They may be a lot hairier, but in a lot of ways, dogs are like us. They function best on nutritious and varied foods, feel great after exercise, and have an added spring in their step when they look particularly well groomed.
Achieving that gorgeous, just-groomed look is a key part of being a responsible dog parent – but there are plenty of ways to get their coat looking and feeling as glorious as a Crufts contestant without a weekly visit to the doggy beauty parlour.
Read on for our easy, expert advice on improving your dog’s coat condition and skin, for flouncy fur that begs for admiration.
What does a dog’s coat condition mean?
You may think your dog’s hairdo is intended purely for warmth and a side of cuteness, but it’s actually a big indicator of physical health. Just like humans, dogs have different hair types – from curly, fluffy or coarse to long-haired and short-haired – and therefore, variable signs of whether their coat is in a good or iffy condition. Be sure to read up on how your dog’s coat should look and feel based on their breed, and do everything possible to ensure they feel light, comfortable and relaxed in their own skin.
What does it mean if my dog’s coat is shiny?
A shiny coat on your dog is ideal – especially if strangers slow down and swoon in the street – but at the very least, a healthy dog’s coat should be as soft as possible and free of dandruff and greasiness. This happens when your dog’s coat and skin is producing just the right amount of natural oils, and is generally in good health.

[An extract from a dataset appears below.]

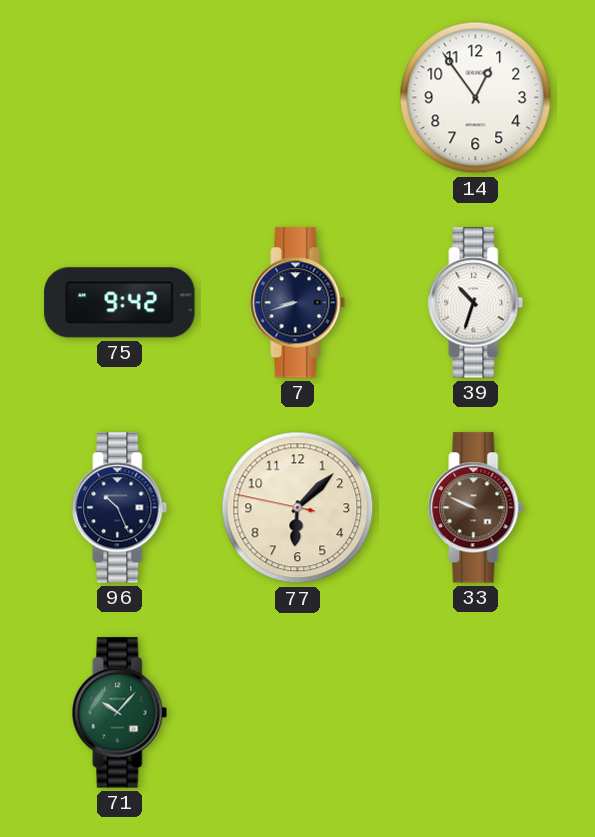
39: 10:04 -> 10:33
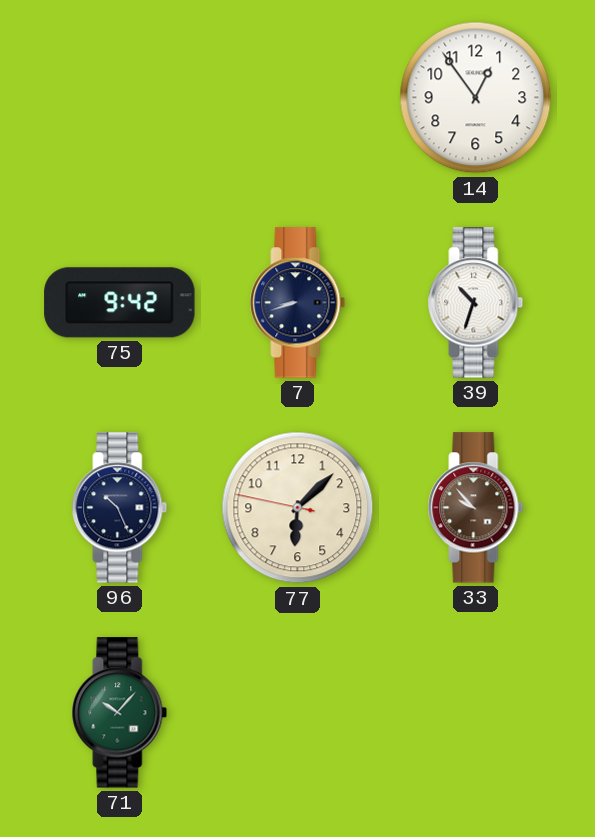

Don’t worry if your dog’s fur is more matte than glossy, though, as there are plenty of good reasons why their coat might not shine. White fur doesn’t reflect light like darker coloured fur, for example, and it’s tough to achieve a shine on dogs with a short and wiry coat. Other dogs simply love to roll about in the dust and dirt, so if you get any amount of shine on their fur, it may only last a few minutes – but this doesn’t necessarily mean that their coat isn’t healthy.